Liceo: amparo contra los cambios

Liceo: amparo contra los cambios
La Asociación Civil Padres del Liceo Militar analiza un recurso para frenar la reforma que propone el Ministerio de Defensa. Harán un abrazo solidario el viernes. Cuestionan que se eliminen las prácticas militares extracurriculares y que la reforma se aplique ya en 2013.

Los padres de los alumnos del Liceo Militar General Paz analizan la presentación de un recurso de amparo ante la Justicia Federal contra las resoluciones N° 59 y 96 del Ministerio de Defensa, que disponen la eliminación de todas las actividades y contenidos relacionados con la instrucción militar.

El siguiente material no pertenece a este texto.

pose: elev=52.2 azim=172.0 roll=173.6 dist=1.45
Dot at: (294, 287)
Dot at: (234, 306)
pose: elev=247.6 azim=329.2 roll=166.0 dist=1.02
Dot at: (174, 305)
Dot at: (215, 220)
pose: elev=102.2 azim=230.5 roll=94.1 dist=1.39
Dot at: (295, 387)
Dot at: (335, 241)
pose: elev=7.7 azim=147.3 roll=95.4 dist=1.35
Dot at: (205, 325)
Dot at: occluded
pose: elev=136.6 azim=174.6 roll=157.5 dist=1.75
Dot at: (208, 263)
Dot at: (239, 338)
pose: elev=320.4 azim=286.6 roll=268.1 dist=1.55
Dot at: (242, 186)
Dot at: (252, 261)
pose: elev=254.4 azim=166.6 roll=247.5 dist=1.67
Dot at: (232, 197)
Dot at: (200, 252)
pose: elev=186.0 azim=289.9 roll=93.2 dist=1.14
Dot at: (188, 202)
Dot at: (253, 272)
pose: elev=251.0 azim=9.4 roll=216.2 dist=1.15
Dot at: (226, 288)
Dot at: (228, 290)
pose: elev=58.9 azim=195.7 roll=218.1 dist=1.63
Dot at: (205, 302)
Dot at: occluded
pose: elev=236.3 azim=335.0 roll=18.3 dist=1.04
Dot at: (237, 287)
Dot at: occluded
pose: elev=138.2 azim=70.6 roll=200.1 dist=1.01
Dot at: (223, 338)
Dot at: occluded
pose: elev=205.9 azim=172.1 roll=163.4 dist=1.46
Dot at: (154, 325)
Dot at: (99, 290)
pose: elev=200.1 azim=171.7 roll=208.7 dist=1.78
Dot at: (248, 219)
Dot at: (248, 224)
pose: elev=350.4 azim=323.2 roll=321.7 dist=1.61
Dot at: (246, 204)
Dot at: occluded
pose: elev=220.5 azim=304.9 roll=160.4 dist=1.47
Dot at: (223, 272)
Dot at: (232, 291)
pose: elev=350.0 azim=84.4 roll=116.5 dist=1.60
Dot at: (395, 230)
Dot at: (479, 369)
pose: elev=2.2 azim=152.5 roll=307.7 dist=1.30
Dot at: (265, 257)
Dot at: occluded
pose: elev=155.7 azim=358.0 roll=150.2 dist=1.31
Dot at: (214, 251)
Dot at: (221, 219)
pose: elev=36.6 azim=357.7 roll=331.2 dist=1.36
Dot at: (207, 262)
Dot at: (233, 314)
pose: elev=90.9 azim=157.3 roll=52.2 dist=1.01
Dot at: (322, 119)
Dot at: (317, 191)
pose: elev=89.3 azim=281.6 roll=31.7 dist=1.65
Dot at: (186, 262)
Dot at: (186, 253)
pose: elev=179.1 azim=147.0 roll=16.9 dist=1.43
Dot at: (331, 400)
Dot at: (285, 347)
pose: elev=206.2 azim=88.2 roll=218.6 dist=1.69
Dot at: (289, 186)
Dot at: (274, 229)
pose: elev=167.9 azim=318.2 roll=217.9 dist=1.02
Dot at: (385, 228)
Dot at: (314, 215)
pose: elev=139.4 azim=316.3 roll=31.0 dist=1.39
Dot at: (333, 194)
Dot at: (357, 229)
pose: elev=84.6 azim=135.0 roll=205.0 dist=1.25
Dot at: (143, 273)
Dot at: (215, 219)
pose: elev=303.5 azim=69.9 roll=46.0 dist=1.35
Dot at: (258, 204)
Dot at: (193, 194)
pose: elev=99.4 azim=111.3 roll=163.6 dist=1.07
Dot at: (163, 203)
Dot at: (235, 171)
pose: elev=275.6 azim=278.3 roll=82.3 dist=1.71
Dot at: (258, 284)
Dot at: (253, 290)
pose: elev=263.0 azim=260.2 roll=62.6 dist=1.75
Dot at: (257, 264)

Intentan coordinar la medida entre los nueve liceos que existen en el país y, en el caso de Córdoba, organizan además un abrazo solidario para este viernes, entre las 11 y las 12.30, en la puerta del Colegio. Allí les informarán la situación a otros padres. Calculan que la semana próxima podrán estar en condiciones de presentar el amparo.

Los nuevos cambios fueron anunciados el sábado por el ministro de Defensa, Arturo Puricelli. Plantean una profundización de la reforma iniciada por el Ejecutivo tres años atrás. “Sentimos que todo se ha ido degradando y que ahora nos quieren sacar todo, el Liceo no va a ser más el Liceo”, se lamenta Leandro Sosa Abrile, egresado de la institución y con una hermana aún cursando.

El fundamento vertebral de las resoluciones de Defensa es la desmilitarización de la educación. Plantea desterrar el uso de las armas, la enseñanza de tácticas de combate y que todo el personal directivo sea civil. También se propone eliminar la cuota que pagan los padres y asemejarlo a un colegio público, con financiamiento excluyente del Estado.

Historia. Los liceos se rigen por la Ley Nacional de Educación, y dependen del Ministerio de Defensa. El General Paz, de Córdoba, tiene 1.600 alumnos, entre jardín (sala de 3, 4 y 5), primaria y secundaria. La primaria cuesta 750 pesos y el secundario, 1.400 pesos. Si optan por el internado, dos mil pesos. Al uniforme lo pagan las familias.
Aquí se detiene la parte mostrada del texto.